Passoires thermiques : ce qui change au 1er janvier 2026 (et ce qui demeure)

Table des matières

Depuis le 1er janvier 2025, les logements classés G au diagnostic de performance énergétique (DPE) sont officiellement exclus du marché locatif. Une première étape d’un calendrier beaucoup plus large, qui prévoit l’interdiction progressive des logements classés F en 2028, puis E en 2034. Derrière cette trajectoire réglementaire se dessine un bouleversement profond du marché locatif français, déjà fragilisé par une pénurie structurelle d’offre.

Selon les données observées sur la période janvier-septembre 2025, près d’un quart de l’offre locative actuelle est concernée à terme par ces interdictions. Un volume considérable, susceptible de provoquer une contraction durable du parc disponible si les rénovations nécessaires ne sont pas engagées à grande échelle.

Une menace directe sur l’offre locative

Si les logements classés G ne représentaient encore qu’une part marginale de l’offre locative en 2024, le véritable point de bascule se profile avec les classes F et E. Bien plus nombreuses, elles concentrent l’essentiel du parc ancien aujourd’hui loué.

Or, la hausse continue du coût des travaux, la complexité des dispositifs d’aide et l’incertitude réglementaire freinent fortement les décisions d’investissement des bailleurs. Beaucoup préfèrent retirer leur bien du marché plutôt que de s’engager dans des rénovations lourdes, coûteuses et parfois techniquement complexes. D’autres tentent de préserver leur rentabilité en répercutant une partie des coûts sur les loyers.

Résultat : sur un marché déjà sous tension, les loyers ont progressé de 2,5 % en un an sur la période janvier-septembre 2025, une dynamique qui risque de s’amplifier à mesure que l’offre se raréfie.

Les passoires thermiques entraînent une recomposition territoriale du marché

Les effets de l’interdiction progressive des passoires thermiques ne seront pas homogènes sur le territoire. Les régions les plus attractives et les grandes métropoles concentrent une part importante des logements énergivores, souvent anciens et densément occupés.

L’Île-de-France apparaît particulièrement exposée, avec plus de 30 % de son offre locative potentiellement concernée à terme, contre seulement 4,3 % en Corse. Cette disparité pourrait accentuer les déséquilibres territoriaux existants :

  • dans les zones métropolitaines tendues, la contraction de l’offre risque d’être brutale et durable ;
  • dans certaines zones rurales ou intermédiaires, mieux dotées en logements rénovés, l’attractivité pourrait au contraire progresser grâce à des loyers plus accessibles.
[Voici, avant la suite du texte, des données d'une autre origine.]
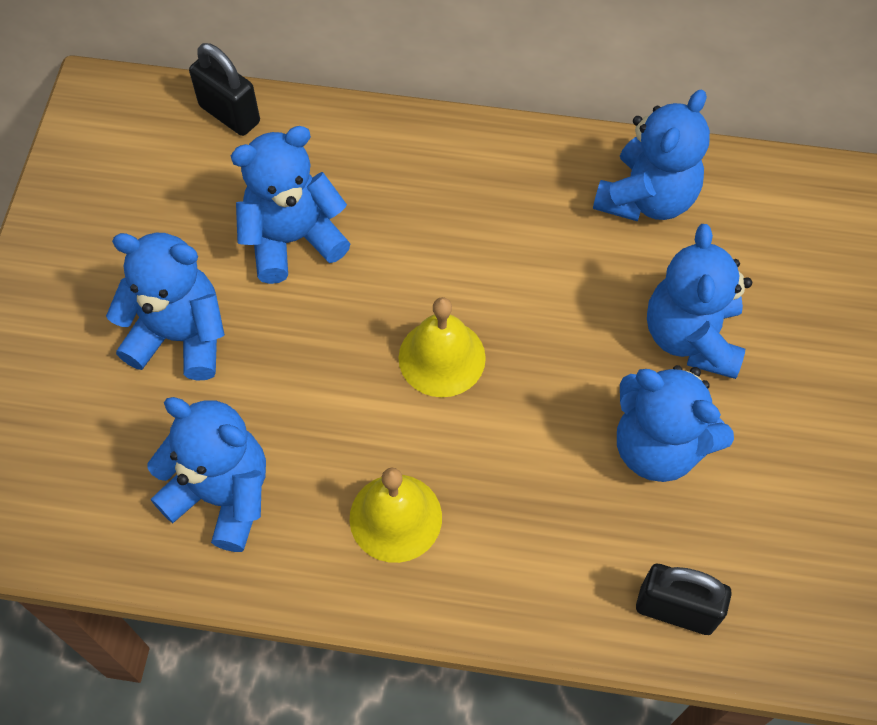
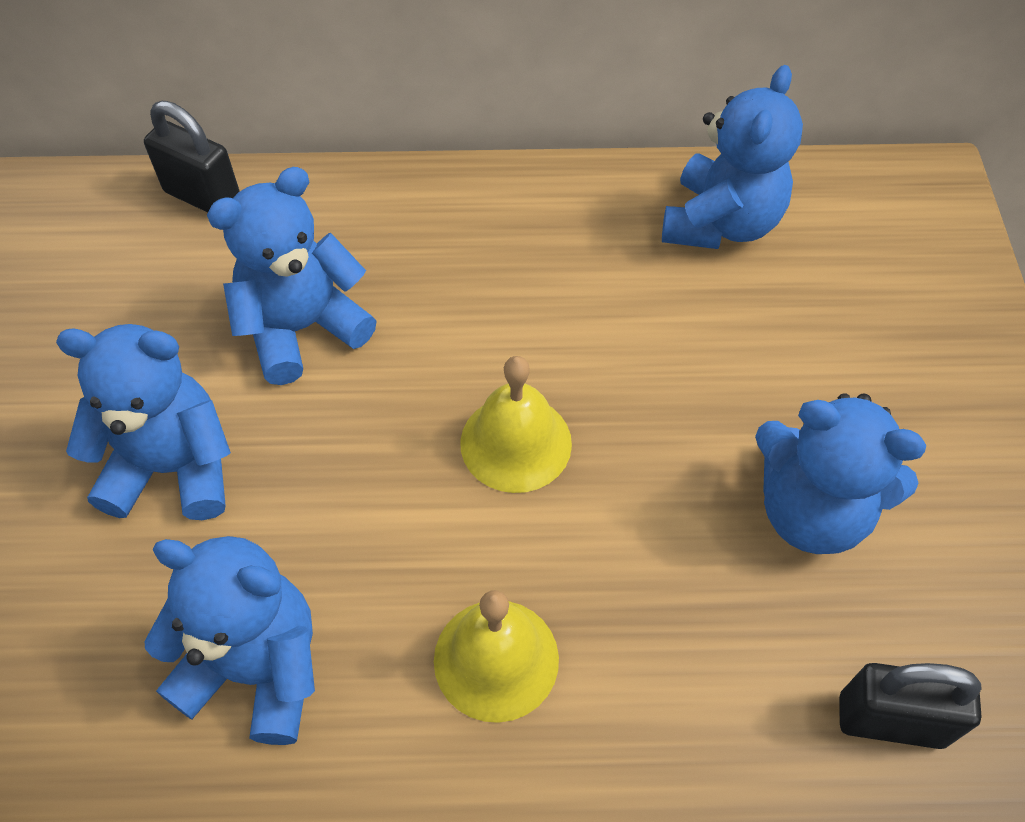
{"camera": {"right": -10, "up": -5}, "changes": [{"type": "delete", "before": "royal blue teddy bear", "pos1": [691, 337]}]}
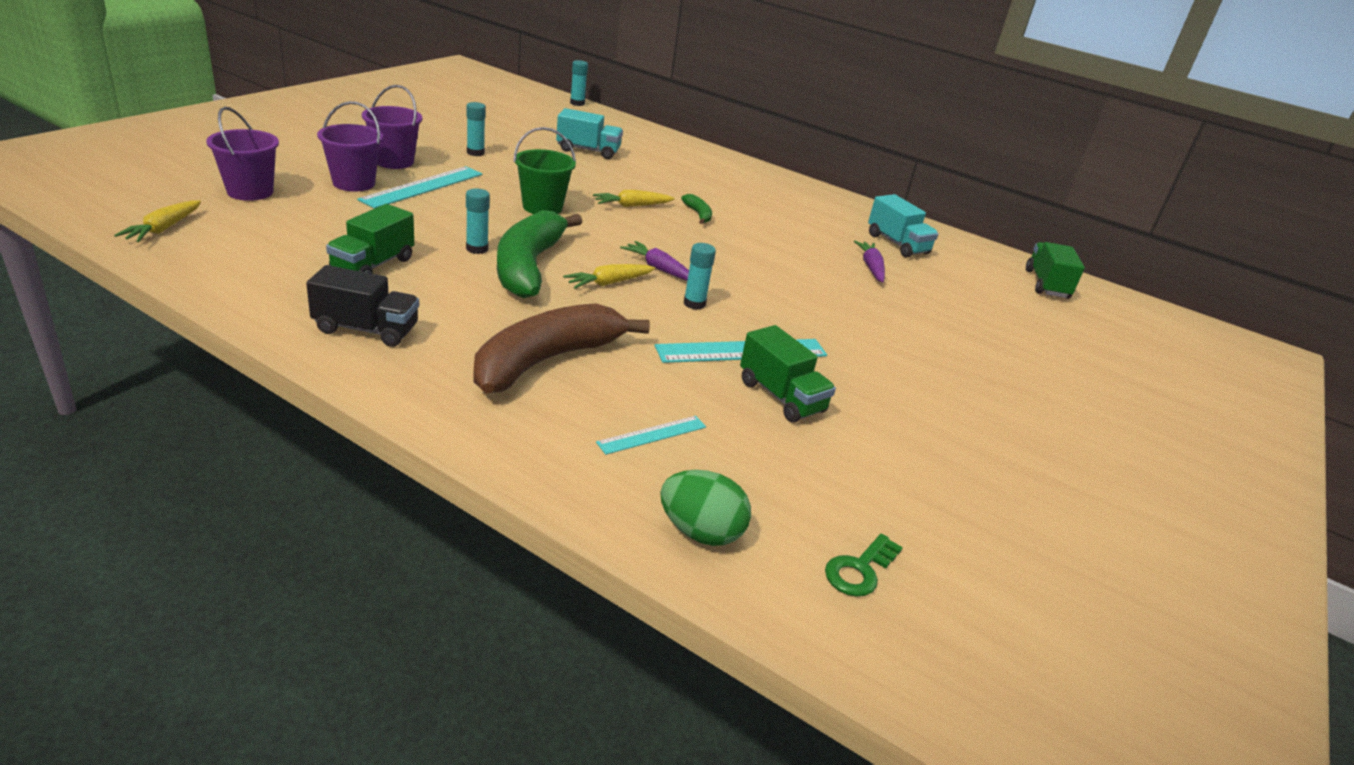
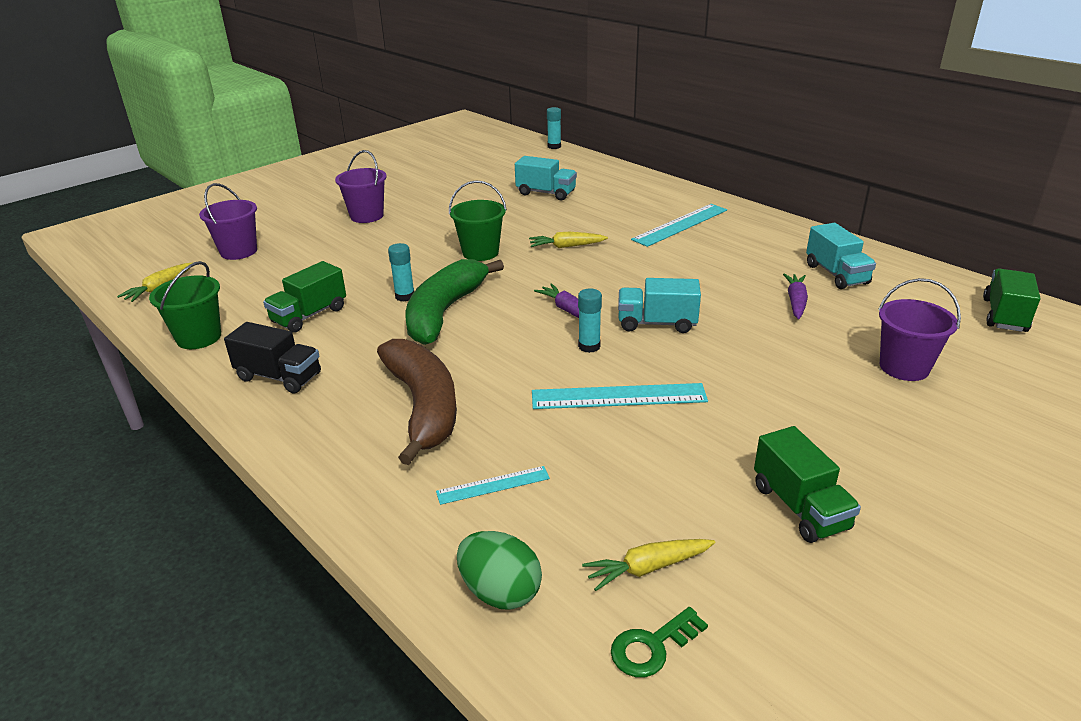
{"camera": {"right": 20, "up": 0}, "changes": [{"type": "move", "before": "purple pail", "pos1": [354, 183], "pos2": [904, 367]}, {"type": "delete", "before": "aqua glue stick", "pos1": [475, 153]}, {"type": "move", "before": "aqua straightedge", "pos1": [423, 187], "pos2": [680, 224]}, {"type": "delete", "before": "leaf-green toy banana", "pos1": [698, 214]}, {"type": "move", "before": "yellow carrot", "pos1": [609, 283], "pos2": [648, 568]}, {"type": "rotate", "before": "russet toy banana", "pos1": [546, 360], "pos2": [423, 407], "turn": 105}, {"type": "move", "before": "leaf-green lorry", "pos1": [781, 397], "pos2": [800, 507]}, {"type": "insert", "after": "leaf-green pail", "pos2": [199, 337]}, {"type": "insert", "after": "aqua lorry", "pos2": [657, 323]}]}
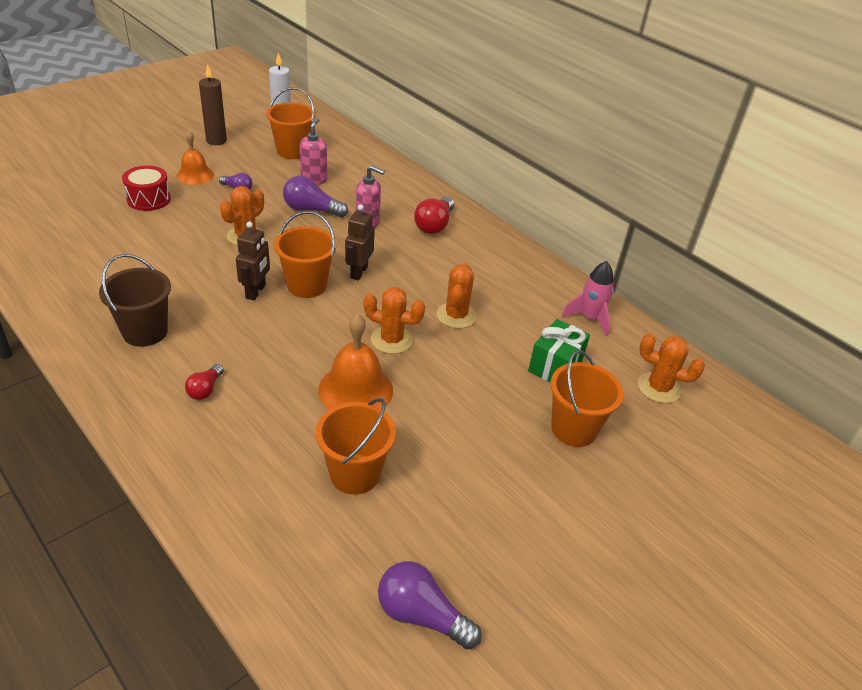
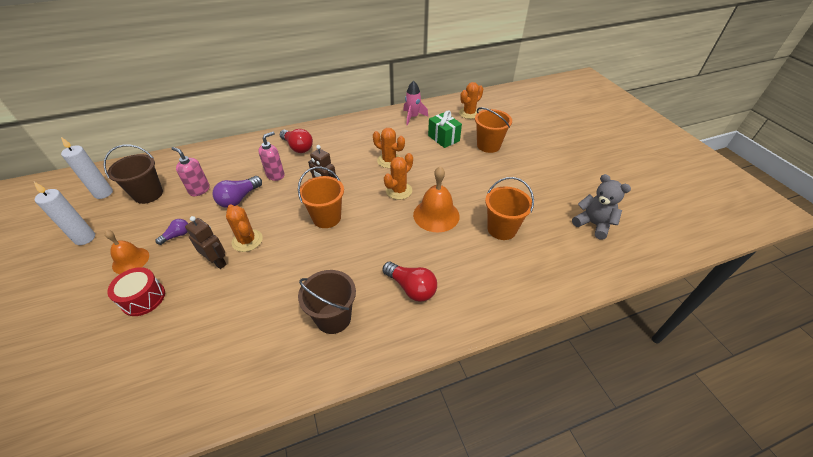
{"camera": {"right": -65, "up": 5}, "changes": [{"type": "recolor", "before": "russet candle", "after": "snow-white candle", "pos1": [216, 141], "pos2": [85, 238]}, {"type": "recolor", "before": "orange-coloured pail", "after": "russet pail", "pos1": [292, 151], "pos2": [148, 194]}, {"type": "move", "before": "russet toy robot", "pos1": [256, 292], "pos2": [217, 262]}, {"type": "resize", "before": "scarlet light bulb", "pos1": [205, 389], "pos2": [411, 288], "scale": 1.7}, {"type": "replace", "before": "purple light bulb", "after": "gray teddy bear", "pos1": [421, 615], "pos2": [593, 224]}]}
Comme le souligne Stéphane Fritz, président de Guy Hoquet l’Immobilier :
« Les exigences énergétiques sont nécessaires, mais sans accompagnement efficace, elles risquent d’assécher l’offre locative dans des territoires déjà fragilisés. La rénovation doit devenir une opportunité économique pour les bailleurs, pas une impasse. »

Décote à la vente, tension à la location : un paradoxe persistant

Sur le marché de la transaction, l’effet du DPE est désormais clairement intégré dans les prix. Dans les grandes villes, les logements classés E, F ou G subissent des décotes significatives, proportionnelles à la dégradation de leur performance énergétique. Les biens classés G enregistrent les baisses les plus marquées, traduisant l’anticipation des coûts de rénovation et des contraintes réglementaires futures.

À l’inverse, le marché locatif obéit à une logique radicalement différente. Malgré leur faible performance énergétique, les logements F et G continuent de se louer rapidement, souvent à des loyers en hausse. Dans plusieurs grandes villes, ces loyers progressent même plus vite que ceux des logements mieux classés, sous l’effet combiné de la pénurie d’offre, de la demande soutenue et de l’anticipation des interdictions à venir.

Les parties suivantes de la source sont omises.